July and overthinking

So I have recently been fortunate enough to spend a few days in Ibiza. As I only went for 4 days, I gave myself permission (in fact it turned out to be instruction!) to do nothing taxing.

I bought an easy-read novel at the airport (a bit more of that later) and made a pact with myself to swim in the sea every day (my favourite thing) and leave my computer and work brain at home.

So far so good….. and relax.

I discovered fairly quickly that my body couldn’t have been happier, slowly wandering to the beach, sea swim, delicious food, deep sleep. My body embraced the ‘nothing too taxing' directive with no resistance at all. But my mind, well, it couldn’t have been more uncomfortable with what was going on.

I spent the first 2 days regularly calling myself out as I recognised the constant need for planning, the twitchiness for a list of things to tick off (even nice things), a relentless call from my mind to ‘think’ about something useful/helpful/expansive or meaningful. Doing nothing was hard work.

WOW it was so eye-opening to recognise how much longer it took for my head to slow down. Then the morning of day 3 I woke up and knew something had changed. I felt it in my body, I felt it in my mood, I just knew. 

In Ibiza there is a much thinner veil between the inside and outside worlds. Initially I meant this as an acknowledgement that the warm, dry air removes the need for doors and windows, but I now realise this is analogous to my own inner and outer worlds. For as I sat there within the sights and sounds of the living world, my edges blurred too. 

The chorus of a million different birds (I wish my phone wasn’t so old as the merlin bird ID app would have been going crazy), the braying of the local donkey, the wild winds through the pine trees, the ants marching across the dewy balcony tiles, the horizon filled with ocean, the dark green tree-covered hill tops unchanged for centuries. The frenetic hustle and bustle as the sun began to rise and then a tangible settling as everything got to begin the day in earnest.

And here is the thing. Life is noisy and busy, it is overt and colourful, it is authentic and instinctive and it is very chatty. In amongst all that, it also needs to have chunks that are automatic, ritualistic and restful.

And I realised that stillness is not the same as quietness. Stillness is that beautiful sense of peace that descends when everything feels ‘as it should be’. 2 full days of fighting against my true interconnected natural human-ness but at last I got to abide for a brief time in my rightful place. And that place is where I am represented by both my significance and insignificance. The place where all the stuff I do seems both senseless and sensical. Instead of rushing towards something as life seems to prescribe right now, I just chose for a couple of days to live a little closer to wholeness.

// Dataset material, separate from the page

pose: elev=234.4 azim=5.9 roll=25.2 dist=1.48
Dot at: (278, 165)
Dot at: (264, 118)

And as is often the case when I read anything, the easy-read novel provided a quote that aligned with exactly what I was experiencing. “We think time travels forward, marches on in a straight line, and so we hurry alongside it to keep up. Hurry, hurry, mustn’t fall behind. But it doesn’t, time just swirls around us.”

I know these brief moments of stillness change me, delight me, comfort me, ground me. I also know that when I drink my daily cuppa with any level of awareness, that quality is what the teas are here to provide. They are the glimmers at this odd time in human history of what happens when we sit in a more balanced, peaceful space.